In the latter case, the data (information) itself is not necessarily monetizable, but it can attract people to the core business. This available information surrounding your business is referred to as the “Information Halo.”
For a great discussion about the notion of information halos around your core business, see: Amundsen’s Dogs, Information Halos and APIs: The epic story of your API Strategy.
Enterprises that are monetizing data are now creating specific domains of influence. Weather, finance, real estate, Internet traffic and hundreds of other domains are forming.
Those companies who have successfully created a data domain do so by collecting data from disparate sources. To construct any particular domain, a company mostly likely stitched together data from these many sources, cleansed and standardized it, and then offered it to developers through an API.
What are companies using to collect and stitch the data?
A natural and familiar stitching technique is the linked data model (linkeddata.org). While linked data techniques are excellent at accessing individual data elements, this is not the model that these data providers need. Data providers are companies who plan to provide data through APIs after stitching data from disparate data sources. Thus by their nature, they need to crawl, bulk load, and access data in large quantities, before cleansing, standardizing, and delivering it.

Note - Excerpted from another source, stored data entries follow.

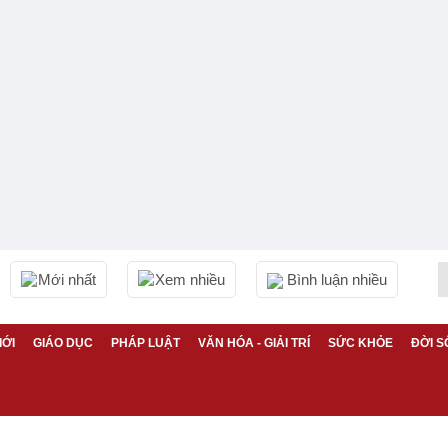
Mới nhất
Xem nhiều
Bình luận nhiều
IỚI
GIÁO DỤC
PHÁP LUẬT
VĂN HÓA - GIẢI TRÍ
SỨC KHỎE
ĐỜI S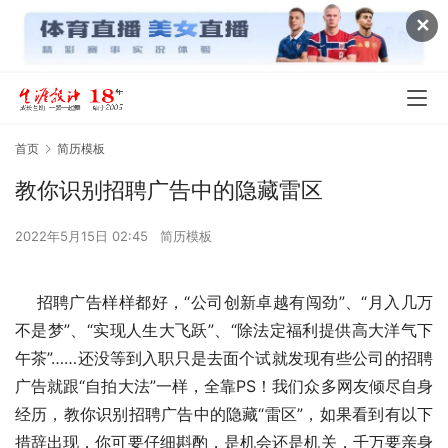
✕
首页
简历模板
教你识别招聘广告中的隐藏雷区
2022年5月15日 02:45
简历模板
    招聘广告样样都好，“公司创新卓越有闯劲”、“月入几万
不是梦”、“实现人生大飞跃”、“除法定福利提供高大洋气下
午茶”……还没等到入职只是去面个试就发现有些公司的招聘
广告就跟“自拍大法”一样，全靠PS！我们众多网友倾尽自身
经历，教你识别招聘广告中的隐藏“雷区”，如果看到有以下
措辞出现，你可要仔细斟酌，是机会还是机关，千万要亲身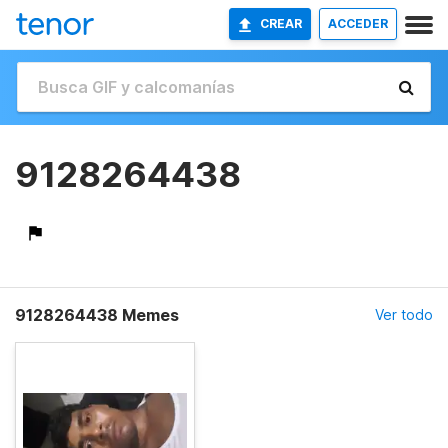
CREAR
ACCEDER
9128264438
9128264438 Memes
Ver todo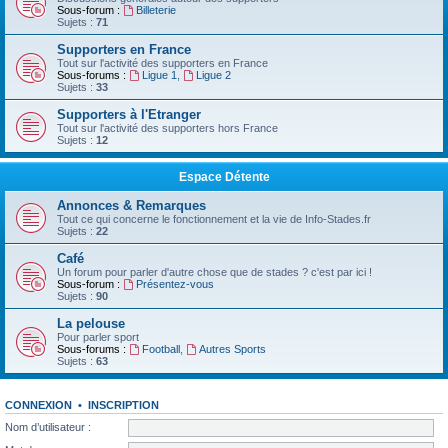
Sous-forum :
Billeterie
Sujets :
71
Supporters en France
Tout sur l'activité des supporters en France
Sous-forums :
Ligue 1
,
Ligue 2
Sujets :
33
Supporters à l'Etranger
Tout sur l'activité des supporters hors France
Sujets :
12
Espace Détente
Annonces & Remarques
Tout ce qui concerne le fonctionnement et la vie de Info-Stades.fr
Sujets :
22
Café
Un forum pour parler d'autre chose que de stades ? c'est par ici !
Sous-forum :
Présentez-vous
Sujets :
90
La pelouse
Pour parler sport
Sous-forums :
Football
,
Autres Sports
Sujets :
63
CONNEXION
•
INSCRIPTION
Nom d’utilisateur :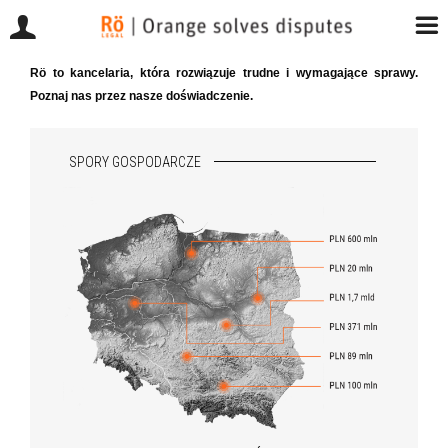
Przejdź
Rö to kancelaria, która rozwiązuje trudne i wymagające sprawy.
do
Poznaj nas przez nasze doświadczenie.
zawartości
SPORY GOSPODARCZE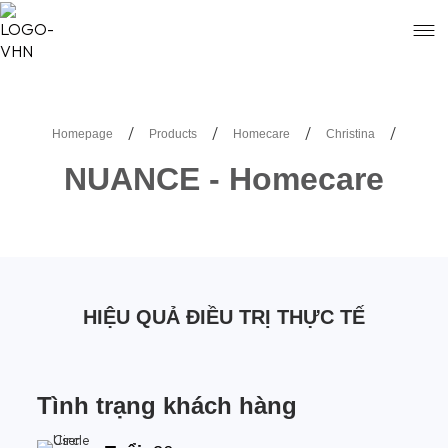
/
/
/
/
Homepage
Products
Homecare
Christina
NUANCE - Homecare
HIỆU QUẢ ĐIỀU TRỊ THỰC TẾ
Tình trạng khách hàng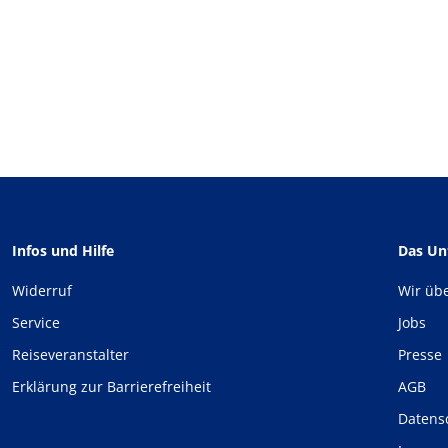
Infos und Hilfe
Das U
Widerruf
Wir üb
Service
Jobs
Reiseveranstalter
Presse
Erklärung zur Barrierefreiheit
AGB
Datens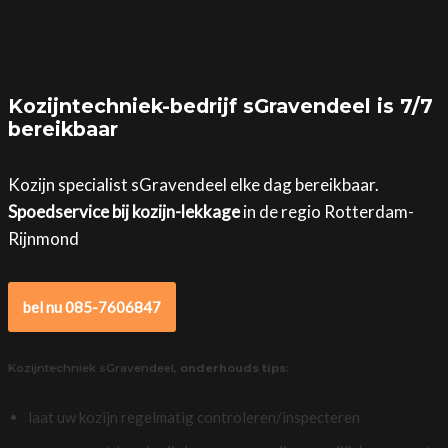
Kozijntechniek-bedrijf sGravendeel is 7/7
bereikbaar
Kozijn specialist sGravendeel elke dag bereikbaar.
Spoedservice bij kozijn-lekkage
in de regio Rotterdam-
Rijnmond
bel nu 085-7606847
Kozijntechniek sGravendeel,
onderhouds tips
:
laat uw kozijn regelmatig controleren/inspecteren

If linked data is not the most effective method to stitch data to create domains, then should linked data become the de facto standard to express data from the information halo (at the top of the stack and as the data API for domains)?
The answer is probably yes—eventually, although unrealistic at the current time. Today, the challenge for business is how to cleanse, standardize, and unify data for use in a particular domain. Linked data techniques have the right characteristics to bring together data that have already been cleansed, standardized, and stitched but is not a great model to do the initial stitching. It will most likely become useful and common in the future when the inter-linking of domains becomes more important than it is today.
If linked data is not the approach to expose data as APIs, what is?
Schema-based access to data APIs patterned after relational models is a preferred method. Here are a few examples of data APIs, which highlight three common kinds of data access patterns.
- Primary key lookup: uses a keyword to find a specific data element
- Imposed hierarchy-based lookup: the search query traverses classes with hierarchies to yield the desired data elements
- Rectangular lookups: defined by typical relational lookups of rows and columns.
All of these techniques are being built around single data sources as opposed to massively linked data sources.
An Opinion on the Future of Data Protocols
There are several approaches to data APIs. In addition to Pragmatic REST for SQL Developers, there is also Microsoft’s OData approach. OData is a step in the right direction, but there needs to be much work done before it becomes the standard for Data APIs. The “RESTification” of the Data APIs is a fundamental imperative and both the Pragmatic REST for SQL and the OData approaches are good starting points.
Whatever the solution is, it cannot be vendor specific. Data is too important, and the data revolution too fundamental for it to be associated with any one vendor. OData technologies need to be available in all ecosystems, not just in the Windows Foundation Classes (WFC) library and the .NET Framework. Similarly pragmatic REST and other techniques cannot be available in Apigee or any other single vendor offering only. Let the call to action be to come together as a community; get the best of the linked data and OData ideas and techniques together and transform the world with data APIs.